Такой ее и увидели сослуживцы: в лихом красном кепарике, восседающей на пыльном мешке.
Муж был дома, когда она, обветренная, прокаленная солнцем, согнувшись, задом вошла в квартиру, волоча за собой мешок с картошкой.
— Боже мой, чудовище! Это что еще такое? Несунья, вот какое тебе название!

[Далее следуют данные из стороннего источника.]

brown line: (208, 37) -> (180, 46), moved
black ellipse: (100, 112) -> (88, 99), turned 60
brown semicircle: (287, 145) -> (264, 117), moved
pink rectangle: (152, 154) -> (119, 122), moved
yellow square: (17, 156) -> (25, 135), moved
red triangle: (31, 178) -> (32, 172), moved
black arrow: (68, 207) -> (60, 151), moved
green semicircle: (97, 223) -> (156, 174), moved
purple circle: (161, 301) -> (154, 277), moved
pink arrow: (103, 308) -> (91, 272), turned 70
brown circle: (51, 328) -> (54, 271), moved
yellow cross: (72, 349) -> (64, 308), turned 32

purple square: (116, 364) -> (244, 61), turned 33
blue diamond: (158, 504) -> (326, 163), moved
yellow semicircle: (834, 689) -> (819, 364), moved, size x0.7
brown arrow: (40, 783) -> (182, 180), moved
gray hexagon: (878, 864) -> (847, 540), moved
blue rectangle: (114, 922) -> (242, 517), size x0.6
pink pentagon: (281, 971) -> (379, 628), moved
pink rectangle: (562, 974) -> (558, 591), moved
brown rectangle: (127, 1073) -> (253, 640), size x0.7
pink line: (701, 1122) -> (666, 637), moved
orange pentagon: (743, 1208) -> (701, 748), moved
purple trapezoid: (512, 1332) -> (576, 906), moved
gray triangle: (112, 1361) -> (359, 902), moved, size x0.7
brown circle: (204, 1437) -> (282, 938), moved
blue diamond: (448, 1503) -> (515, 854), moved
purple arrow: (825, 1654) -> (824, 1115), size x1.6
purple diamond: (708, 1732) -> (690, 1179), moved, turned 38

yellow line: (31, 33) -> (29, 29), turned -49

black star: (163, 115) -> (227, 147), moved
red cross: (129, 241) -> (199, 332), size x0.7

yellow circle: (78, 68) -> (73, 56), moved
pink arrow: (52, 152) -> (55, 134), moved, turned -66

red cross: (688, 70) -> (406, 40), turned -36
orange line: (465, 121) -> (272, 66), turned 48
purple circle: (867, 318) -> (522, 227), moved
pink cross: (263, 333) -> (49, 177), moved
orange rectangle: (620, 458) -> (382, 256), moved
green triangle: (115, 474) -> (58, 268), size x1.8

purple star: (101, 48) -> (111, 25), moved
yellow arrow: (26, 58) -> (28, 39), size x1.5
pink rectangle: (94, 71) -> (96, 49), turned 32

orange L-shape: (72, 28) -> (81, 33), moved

— Вранье, клевета! — сказала Анна Павловна, утирая бархатным рукавом лоб. — Это подарок от чистого сердца, сделанный старыми друзьями.
— Тю, дура! Не стыдно тебе было везти эту картошку? Отдала бы людям.
— Я предлагала. Но получалось, если раздать всем поровну, то игра не стоит свеч.
— Потянули бы жребий.
— Потянули, и я вытянула.
— Все равно дуреха. Где моя фляжка? Если потеряла — убью.
— Вот она, вот! Фляжку пожалел! А что жена уродуется целый день, незнамо чем запятая, так тебе все равно, — подвывала, раздеваясь, Анна Павловна. — Жена у тебя добытчица и пчелка трудовая, — продолжала кричать Анна Павловна во всю ивановскую, включая воду в ванной.
— Картошка-то хоть хорошая? — заглянул к ней Иван Васильевич, пока ручным душем она взбивала себе пену.
— Сказали, вкусная, рассыпчатая.
— Тогда ладно, живи. — Он взглянул на часы. — Учти, у тебя полтора часа времени. Постарайся принять цветущий вид.
— В чем я иду?
— Ты идешь в синем, там где подол в кружевах.
— Да у него вместо рукавов пелеринка!
— Так что из того?
— А куда я медальку повешу?
— Вот что, подруга, запомни, — Иван Васильевич стал загибать пальцы: — Ты мне сегодня не нужна ни как ученая, ни как бой-баба, ни как амазонка, ни как городская сумасшедшая, ни как рубаха-парень, ни как хулиганка, ни как девушка-клоун. От тебя сегодня требуется только одна твоя ипостась — красивая женщина. Причем недурно воспитанная…
К посольству подъехали минут за десять до назначенного срока. Здесь было уже автомобильное столпотворение, в котором умело и уверенно разбирались автоинспекторы. Машина Ивана Васильевича уперлась в хвост такой же черной и здоровой, которая уже подбиралась к подъезду.
— Давай здесь выскочим. Подумаешь, пройдем два шага, — предложила Анна Павловна.
Иван Васильевич вылез, протянул руку Анне Павловне, которая постаралась не выпасть кулем, а легко выскочить, как юная лань. И это у нее почти получилось. Иван Васильевич подставил ей локоток калачиком, она уцепилась, и они проследовали.
В это время шофер машины, стоящей впереди, открывал дверцу своему начальнику, который с трудом и медленно выбирался.
— Мой министр, — толкнула мужа в бок Анна Павловна.
— Приветствую вас, Сергей Петрович, — сказал, шаркнув ножкой по асфальту, Иван Васильевич, протянул руку скрюченному в проеме автомобиля старому полному министру и, как бы здороваясь, помог выбраться, вытянул его наружу. — Разрешите представить вам мою супругу.